Profile-guided post-link stride prefetching

  • Authors:
  • Chi-Keung Luk;Robert Muth;Harish Patil;Richard Weiss;P. Geoffrey Lowney;Robert Cohn

  • Affiliations:
  • Intel Corporation,Shrewsbury, MA;Intel Corporation,Shrewsbury, MA;Intel Corporation,Shrewsbury, MA;Smith CollegeNorthampton, MA;Intel Corporation,Shrewsbury, MA;Intel Corporation,Shrewsbury, MA

  • Venue:
  • ICS '02 Proceedings of the 16th international conference on Supercomputing
  • Year:
  • 2002

Quantified Score

Hi-index 0.00

Visualization

Abstract

Data prefetching is an effective approach to addressing the memory latency problem. While a few processors have implemented hardware-based data prefetching, the majority of modern processors support data-prefetch instructions and rely on compilers to automatically insert prefetches. However, most prefetching schemes in commercial compilers suffer from two limitations: (1) the source code must be available before prefetching can be applied, and (2) these prefetching schemes target only loops with statically-known strided accesses. In this study, we broaden the scope of software-controlled prefetching by addressing the above two limitations.

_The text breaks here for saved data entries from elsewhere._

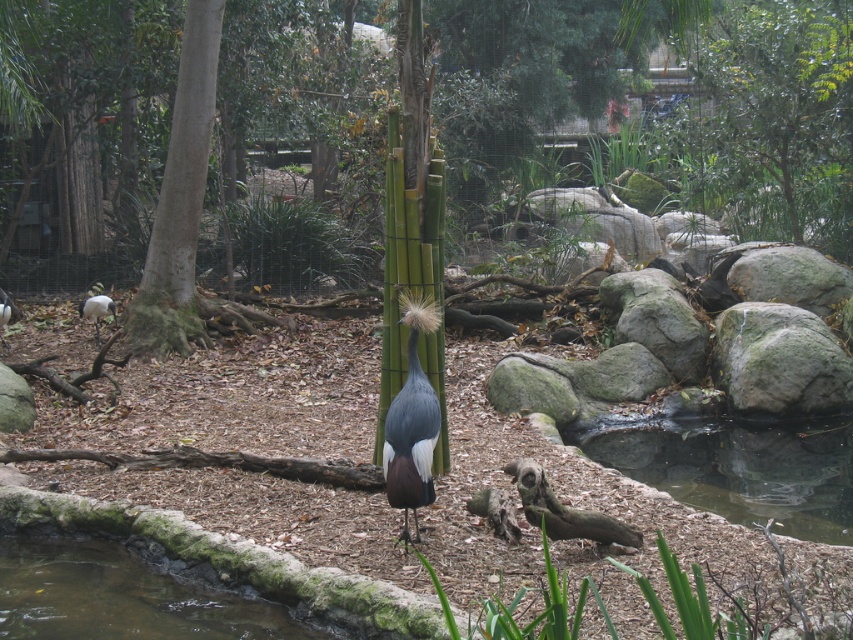
Is clear water at pond center wider than white glossy bird at left?

Yes.

Does clear water at pond center appear under white glossy bird at left?

Indeed, clear water at pond center is positioned under white glossy bird at left.

Describe the element at coordinates (120, 596) in the screenshot. This screenshot has width=853, height=640. I see `clear water at pond center` at that location.

This screenshot has width=853, height=640. In order to click on clear water at pond center in this screenshot , I will do `click(120, 596)`.

Can you confirm if clear water at pond right is positioned to the right of white glossy bird at center?

Correct, you'll find clear water at pond right to the right of white glossy bird at center.

Looking at this image, is the position of clear water at pond right less distant than that of white glossy bird at center?

That is True.

Image resolution: width=853 pixels, height=640 pixels. Identify the location of clear water at pond right. (743, 468).

Between clear water at pond right and gray matte bird at center, which one appears on the left side from the viewer's perspective?

gray matte bird at center is more to the left.

Who is lower down, clear water at pond right or gray matte bird at center?

clear water at pond right is lower down.

Is point (802, 445) positioned behind point (399, 420)?

Yes, point (802, 445) is farther from viewer.

Image resolution: width=853 pixels, height=640 pixels. Identify the location of clear water at pond right. (743, 468).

We use profiling to discover strided accesses that frequently occur during program execution but are not determinable by the compiler. We then use the strides discovered to insert prefetches into the executable directly, without the need for re-compilation. Performance evaluation was done on an Alpha 21264-based system with a 64KB data cache and an 8MB secondary cache. We find that even with such large caches, our technique offers speedups ranging from 3% to 56% in 11 out of the 26 SPEC2000 benchmarks. Our technique has been incorporated into Pixie and Spike, two products in Compaq's Tru64 Unix.